BEGIN

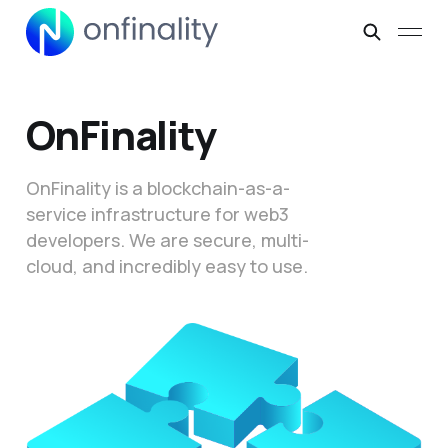
OnFinality
OnFinality is a blockchain-as-a-
service infrastructure for web3
developers. We are secure, multi-
cloud, and incredibly easy to use.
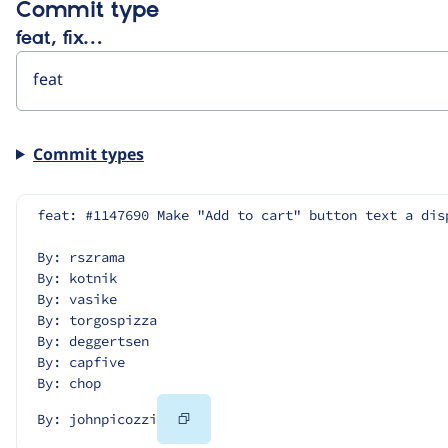
Commit type
feat, fix…
Commit types
feat: #1147690 Make "Add to cart" button text a dis
By: rszrama
By: kotnik
By: vasike
By: torgospizza
By: deggertsen
By: capfive
By: chop
Copy
By: johnpicozzi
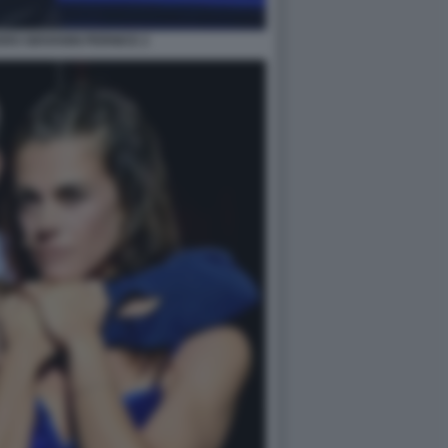
RO GIOVANNI PERNICE 2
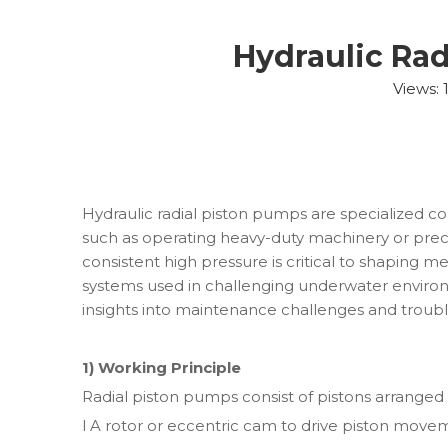
Hydraulic Ra
Views:
Hydraulic radial piston pumps are specialized c
such as operating heavy-duty machinery or prec
consistent high pressure is critical to shaping meta
systems used in challenging underwater environme
insights into maintenance challenges and troub
1) Working Principle
Radial piston pumps consist of pistons arranged 
l A rotor or eccentric cam to drive piston move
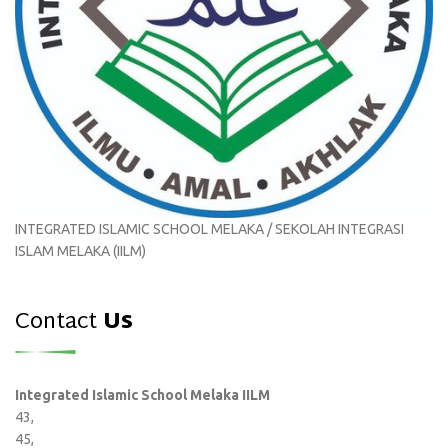
INTEGRATED ISLAMIC SCHOOL MELAKA / SEKOLAH INTEGRASI
ISLAM MELAKA (IILM)
Contact
Us
Integrated Islamic School Melaka IILM
43,
45,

END

- **Activity**
Update the text read from all the material so that each "By:" becomes "Author:", with nothing else changed. Leave the pictures out of your answer.

- **Reply**
OnFinality
OnFinality is a blockchain-as-a-
service infrastructure for web3
developers. We are secure, multi-
cloud, and incredibly easy to use.
Commit type
feat, fix…
Commit types
feat: #1147690 Make "Add to cart" button text a dis
Author: rszrama
Author: kotnik
Author: vasike
Author: torgospizza
Author: deggertsen
Author: capfive
Author: chop
Copy
Author: johnpicozzi
RO GIOVANNI PERNICE 2
Hydraulic Ra
Views:
Hydraulic radial piston pumps are specialized c
such as operating heavy-duty machinery or prec
consistent high pressure is critical to shaping meta
systems used in challenging underwater environme
insights into maintenance challenges and troub
1) Working Principle
Radial piston pumps consist of pistons arranged 
l A rotor or eccentric cam to drive piston move
INTEGRATED ISLAMIC SCHOOL MELAKA / SEKOLAH INTEGRASI
ISLAM MELAKA (IILM)
Contact
Us
Integrated Islamic School Melaka IILM
43,
45,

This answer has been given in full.